Brief: Transcribe the text read from every item below, line for line and unchanged. Leave the pictures out of your answer.

Data to examine:
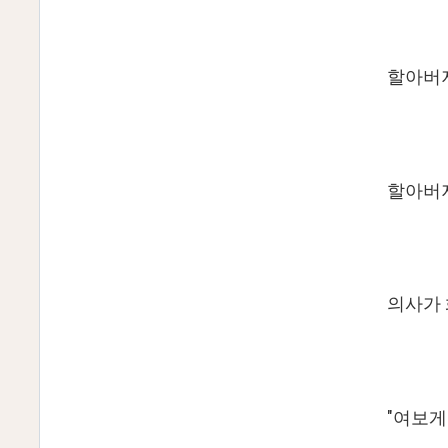
할아버
할아버지
의사가 
"여보게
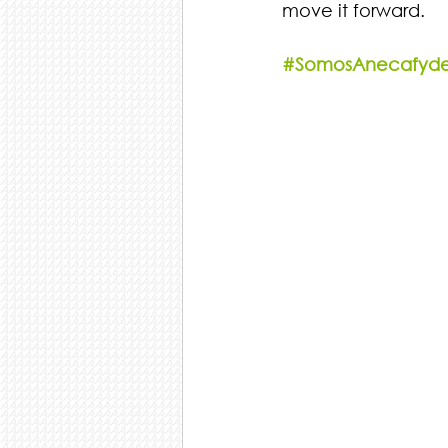
move it forward.
#SomosAnecafyd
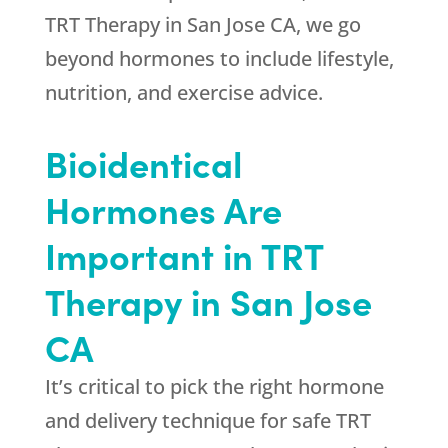
TRT Therapy in San Jose CA, we go
beyond hormones to include lifestyle,
nutrition, and exercise advice.
Bioidentical
Hormones Are
Important in TRT
Therapy in San Jose
CA
It’s critical to pick the right hormone
and delivery technique for safe TRT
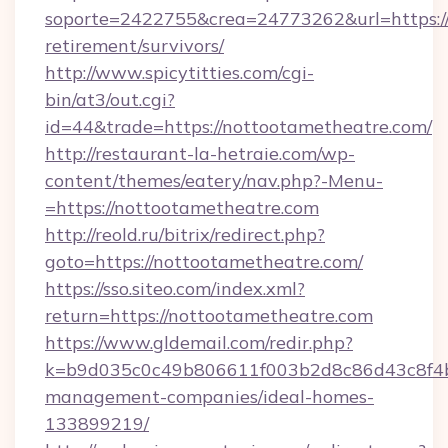
soporte=2422755&crea=24773262&url=https://
retirement/survivors/
http://www.spicytitties.com/cgi-
bin/at3/out.cgi?
id=44&trade=https://nottootametheatre.com/
http://restaurant-la-hetraie.com/wp-
content/themes/eatery/nav.php?-Menu-
=https://nottootametheatre.com
http://reold.ru/bitrix/redirect.php?
goto=https://nottootametheatre.com/
https://sso.siteo.com/index.xml?
return=https://nottootametheatre.com
https://www.gldemail.com/redir.php?
k=b9d035c0c49b806611f003b2d8c86d43c8f4b9
management-companies/ideal-homes-
133899219/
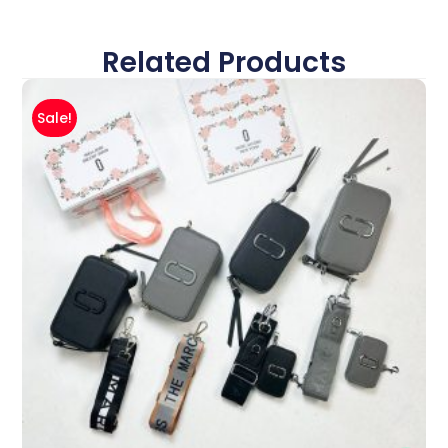
Related Products
Sale!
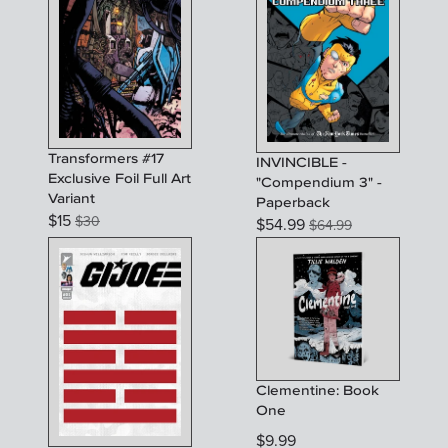
Transformers #17
INVINCIBLE -
Exclusive Foil Full Art
"Compendium 3" -
Variant
Paperback
$
15
$
30
$
54.99
$
64.99
Clementine: Book
One
$
9.99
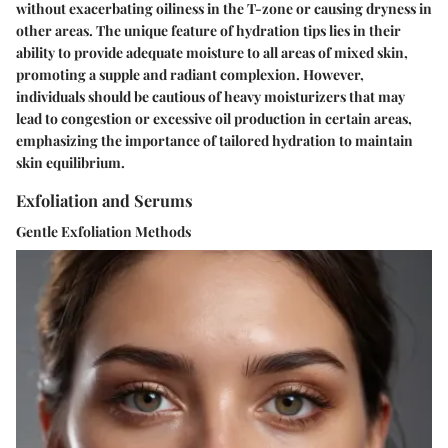
without exacerbating oiliness in the T-zone or causing dryness in
other areas. The unique feature of hydration tips lies in their
ability to provide adequate moisture to all areas of mixed skin,
promoting a supple and radiant complexion. However,
individuals should be cautious of heavy moisturizers that may
lead to congestion or excessive oil production in certain areas,
emphasizing the importance of tailored hydration to maintain
skin equilibrium.
Exfoliation and Serums
Gentle Exfoliation Methods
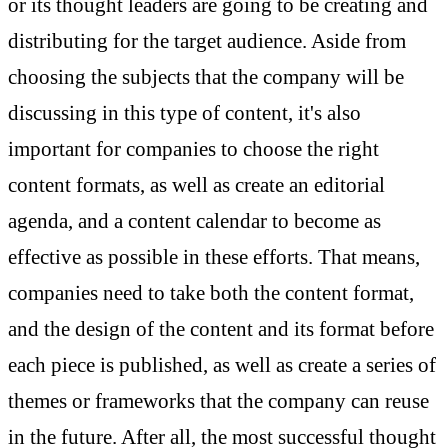
or its thought leaders are going to be creating and
distributing for the target audience. Aside from
choosing the subjects that the company will be
discussing in this type of content, it's also
important for companies to choose the right
content formats, as well as create an editorial
agenda, and a content calendar to become as
effective as possible in these efforts. That means,
companies need to take both the content format,
and the design of the content and its format before
each piece is published, as well as create a series of
themes or frameworks that the company can reuse
in the future. After all, the most successful thought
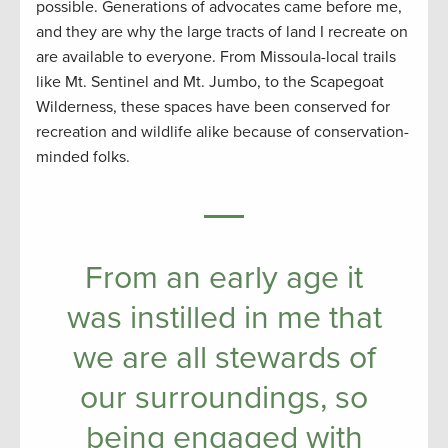
possible. Generations of advocates came before me,
and they are why the large tracts of land I recreate on
are available to everyone. From Missoula-local trails
like Mt. Sentinel and Mt. Jumbo, to the Scapegoat
Wilderness, these spaces have been conserved for
recreation and wildlife alike because of conservation-
minded folks.
From an early age it
was instilled in me that
we are all stewards of
our surroundings, so
being engaged with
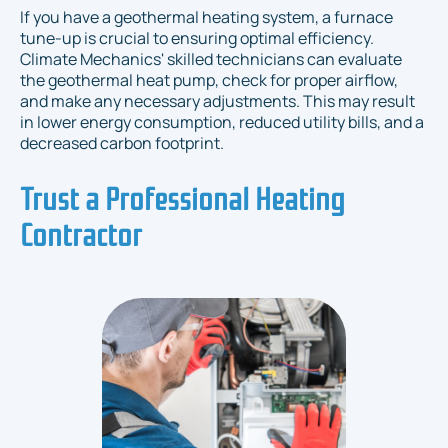
If you have a geothermal heating system, a furnace
tune-up is crucial to ensuring optimal efficiency.
Climate Mechanics' skilled technicians can evaluate
the geothermal heat pump, check for proper airflow,
and make any necessary adjustments. This may result
in lower energy consumption, reduced utility bills, and a
decreased carbon footprint.
Trust a Professional Heating
Contractor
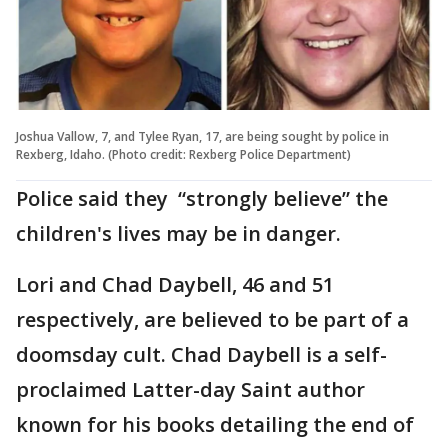
Joshua Vallow, 7, and Tylee Ryan, 17, are being sought by police in
Rexberg, Idaho. (Photo credit: Rexberg Police Department)
Police said they “strongly believe” the
children's lives may be in danger.
Lori and Chad Daybell, 46 and 51
respectively, are believed to be part of a
doomsday cult. Chad Daybell is a self-
proclaimed Latter-day Saint author
known for his books detailing the end of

Exercise solution:
할아버
할아버지
의사가 
"여보게
move it forward.
#SomosAnecafyd
TRT Therapy in San Jose CA, we go
beyond hormones to include lifestyle,
nutrition, and exercise advice.
Bioidentical
Hormones Are
Important in TRT
Therapy in San Jose
CA
It’s critical to pick the right hormone
and delivery technique for safe TRT
soporte=2422755&crea=24773262&url=https://
retirement/survivors/
http://www.spicytitties.com/cgi-
bin/at3/out.cgi?
id=44&trade=https://nottootametheatre.com/
http://restaurant-la-hetraie.com/wp-
content/themes/eatery/nav.php?-Menu-
=https://nottootametheatre.com
http://reold.ru/bitrix/redirect.php?
goto=https://nottootametheatre.com/
https://sso.siteo.com/index.xml?
return=https://nottootametheatre.com
https://www.gldemail.com/redir.php?
k=b9d035c0c49b806611f003b2d8c86d43c8f4b9
management-companies/ideal-homes-
133899219/
Related Products
Sale!
Transformers #17
INVINCIBLE -
Exclusive Foil Full Art
"Compendium 3" -
Variant
Paperback
$
15
$
30
$
54.99
$
64.99
Clementine: Book
One
$
9.99
without exacerbating oiliness in the T-zone or causing dryness in
other areas. The unique feature of hydration tips lies in their
ability to provide adequate moisture to all areas of mixed skin,
promoting a supple and radiant complexion. However,
individuals should be cautious of heavy moisturizers that may
lead to congestion or excessive oil production in certain areas,
emphasizing the importance of tailored hydration to maintain
skin equilibrium.
Exfoliation and Serums
Gentle Exfoliation Methods
or its thought leaders are going to be creating and
distributing for the target audience. Aside from
choosing the subjects that the company will be
discussing in this type of content, it's also
important for companies to choose the right
content formats, as well as create an editorial
agenda, and a content calendar to become as
effective as possible in these efforts. That means,
companies need to take both the content format,
and the design of the content and its format before
each piece is published, as well as create a series of
themes or frameworks that the company can reuse
in the future. After all, the most successful thought
possible. Generations of advocates came before me,
and they are why the large tracts of land I recreate on
are available to everyone. From Missoula-local trails
like Mt. Sentinel and Mt. Jumbo, to the Scapegoat
Wilderness, these spaces have been conserved for
recreation and wildlife alike because of conservation-
minded folks.
From an early age it
was instilled in me that
we are all stewards of
our surroundings, so
being engaged with
If you have a geothermal heating system, a furnace
tune-up is crucial to ensuring optimal efficiency.
Climate Mechanics' skilled technicians can evaluate
the geothermal heat pump, check for proper airflow,
and make any necessary adjustments. This may result
in lower energy consumption, reduced utility bills, and a
decreased carbon footprint.
Trust a Professional Heating
Contractor
Joshua Vallow, 7, and Tylee Ryan, 17, are being sought by police in
Rexberg, Idaho. (Photo credit: Rexberg Police Department)
Police said they “strongly believe” the
children's lives may be in danger.
Lori and Chad Daybell, 46 and 51
respectively, are believed to be part of a
doomsday cult. Chad Daybell is a self-
proclaimed Latter-day Saint author
known for his books detailing the end of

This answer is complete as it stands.